▶ **DATA TO EXAMINE**
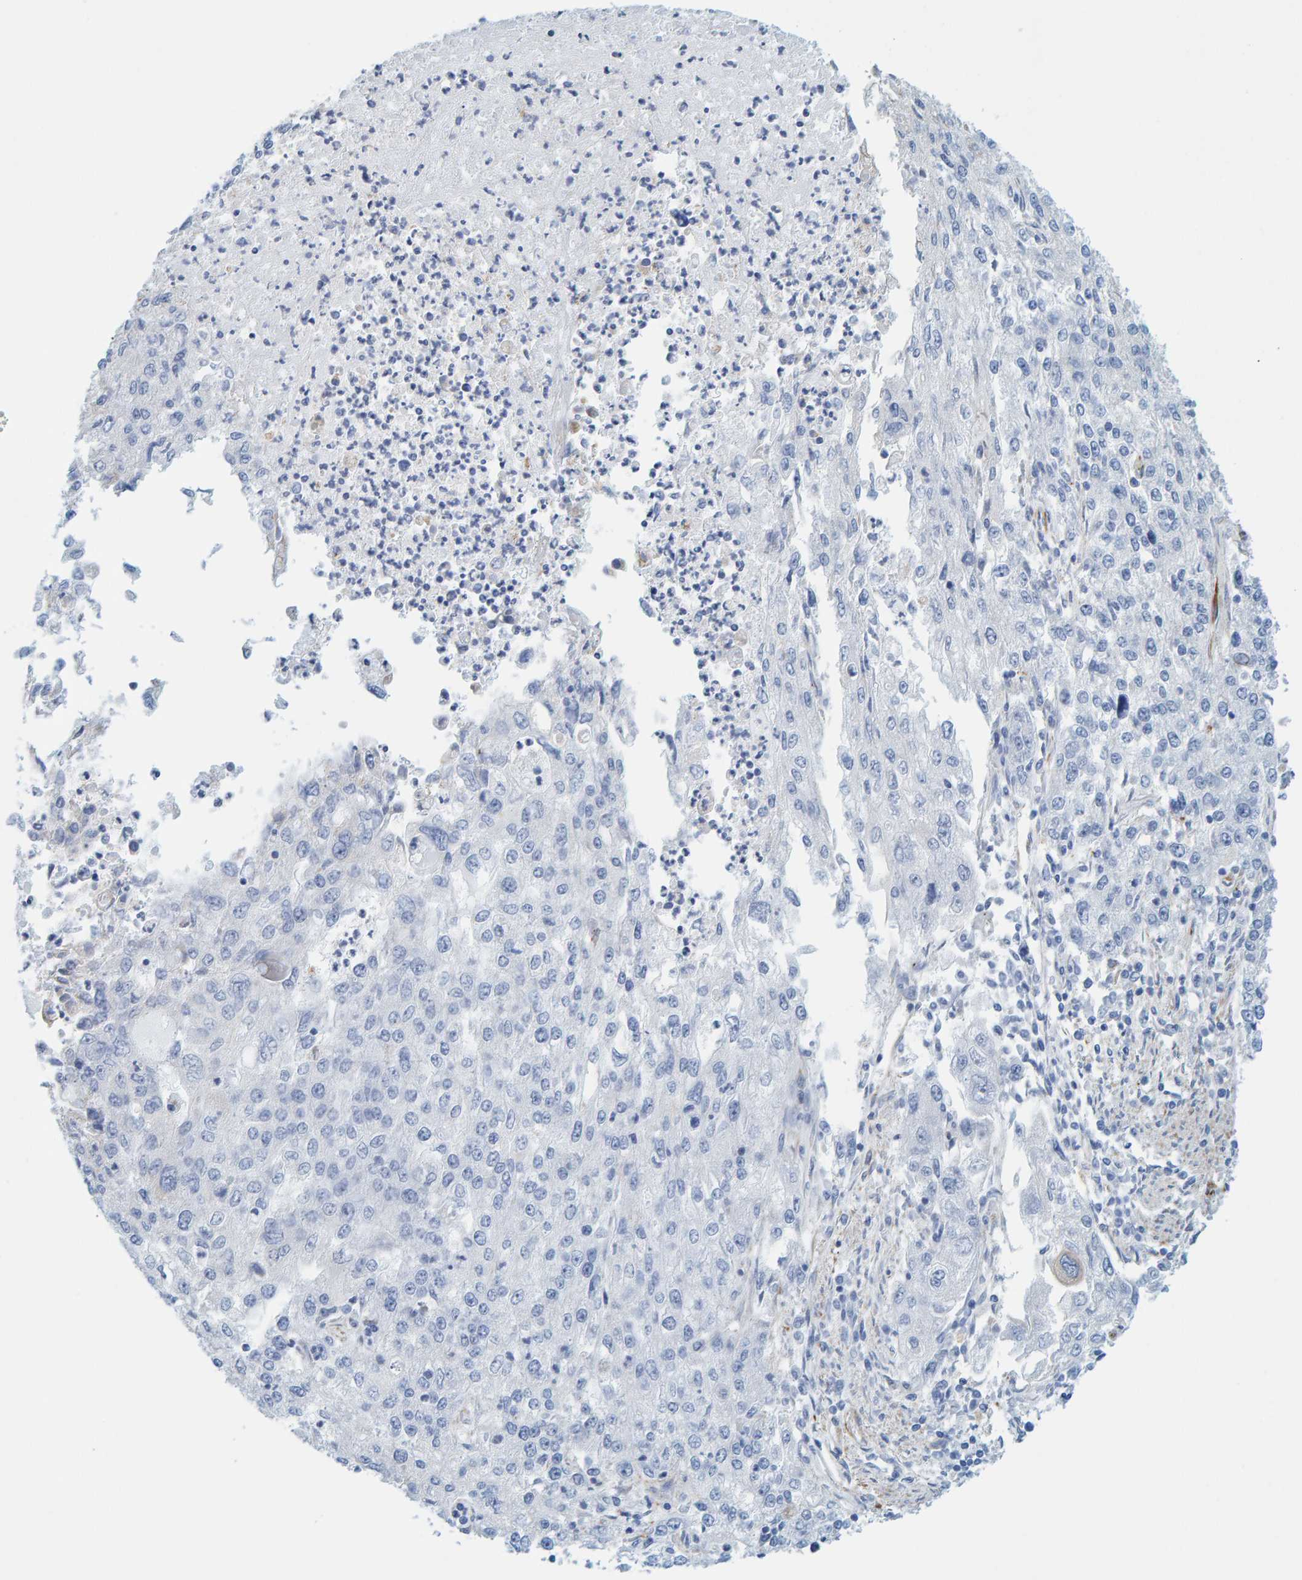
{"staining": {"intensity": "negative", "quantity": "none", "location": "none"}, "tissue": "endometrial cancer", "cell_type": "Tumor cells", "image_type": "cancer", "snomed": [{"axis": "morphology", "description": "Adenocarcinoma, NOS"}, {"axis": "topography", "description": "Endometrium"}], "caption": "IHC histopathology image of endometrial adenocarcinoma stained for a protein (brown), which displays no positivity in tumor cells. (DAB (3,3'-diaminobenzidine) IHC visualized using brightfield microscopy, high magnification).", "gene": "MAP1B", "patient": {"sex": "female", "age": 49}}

---

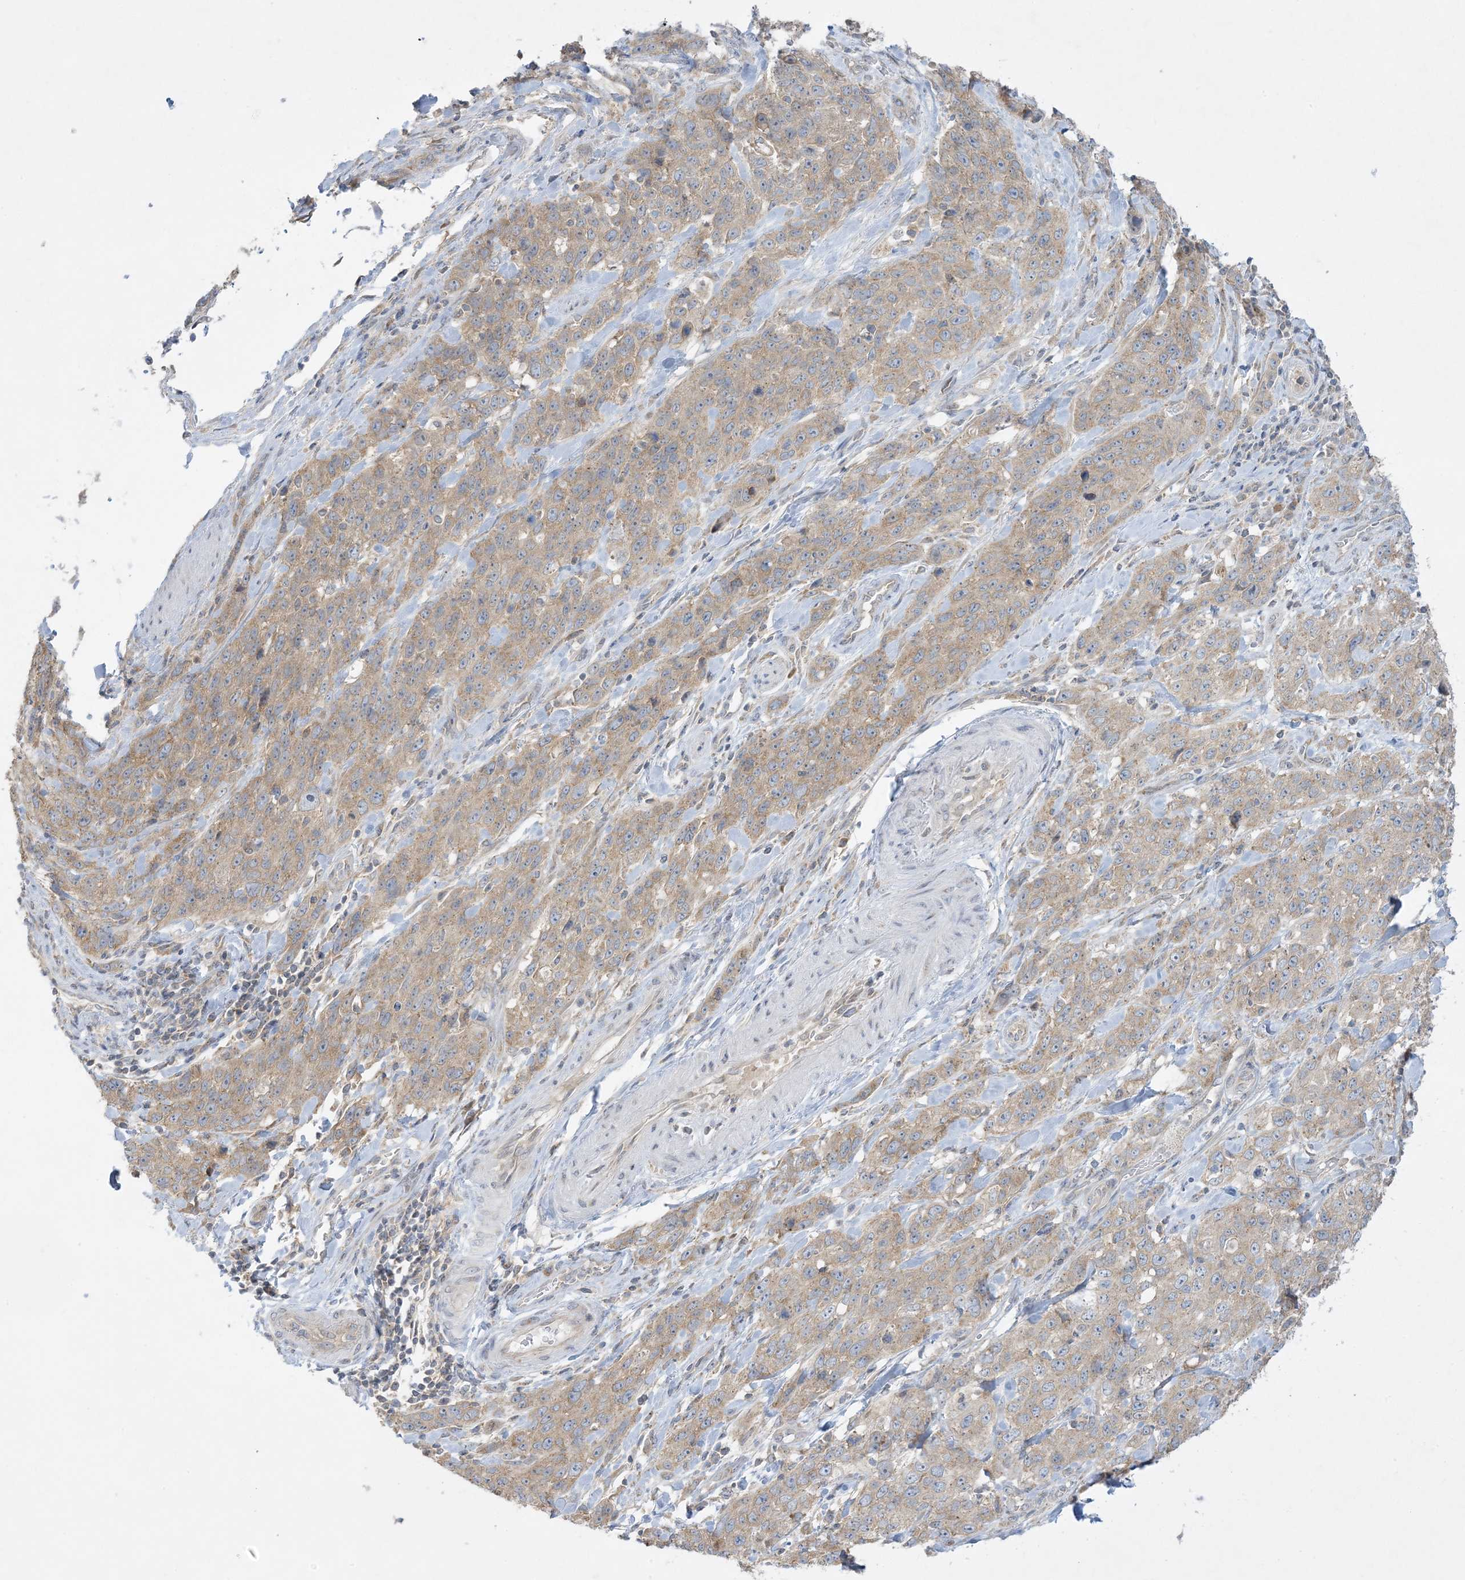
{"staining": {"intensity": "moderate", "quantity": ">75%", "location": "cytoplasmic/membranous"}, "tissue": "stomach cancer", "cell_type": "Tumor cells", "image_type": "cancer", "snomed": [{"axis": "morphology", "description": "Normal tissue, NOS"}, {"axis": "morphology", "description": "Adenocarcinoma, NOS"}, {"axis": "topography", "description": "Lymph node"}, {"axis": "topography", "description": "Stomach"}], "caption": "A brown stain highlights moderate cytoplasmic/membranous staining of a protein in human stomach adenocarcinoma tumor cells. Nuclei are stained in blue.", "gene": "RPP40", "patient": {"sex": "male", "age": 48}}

...

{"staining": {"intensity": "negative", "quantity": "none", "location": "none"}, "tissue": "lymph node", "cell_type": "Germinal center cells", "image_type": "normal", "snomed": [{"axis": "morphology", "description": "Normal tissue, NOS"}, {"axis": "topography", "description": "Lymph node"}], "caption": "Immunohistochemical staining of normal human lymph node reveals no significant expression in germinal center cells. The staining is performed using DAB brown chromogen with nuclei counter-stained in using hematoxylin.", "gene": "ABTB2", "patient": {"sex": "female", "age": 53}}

▶ **EXERCISE AIM**
In the material above, show every line where the word "none" turns up.

▶ **RESPONSE TO THE EXERCISE**
{"staining": {"intensity": "negative", "quantity": "none", "location": "none"}, "tissue": "endometrial cancer", "cell_type": "Tumor cells", "image_type": "cancer", "snomed": [{"axis": "morphology", "description": "Adenocarcinoma, NOS"}, {"axis": "topography", "description": "Endometrium"}], "caption": "IHC histopathology image of endometrial adenocarcinoma stained for a protein (brown), which displays no positivity in tumor cells. (DAB (3,3'-diaminobenzidine) IHC visualized using brightfield microscopy, high magnification).", "gene": "MAP1B", "patient": {"sex": "female", "age": 49}}
{"staining": {"intensity": "negative", "quantity": "none", "location": "none"}, "tissue": "lymph node", "cell_type": "Germinal center cells", "image_type": "normal", "snomed": [{"axis": "morphology", "description": "Normal tissue, NOS"}, {"axis": "topography", "description": "Lymph node"}], "caption": "Immunohistochemical staining of normal human lymph node reveals no significant expression in germinal center cells. The staining is performed using DAB brown chromogen with nuclei counter-stained in using hematoxylin.", "gene": "ABTB2", "patient": {"sex": "female", "age": 53}}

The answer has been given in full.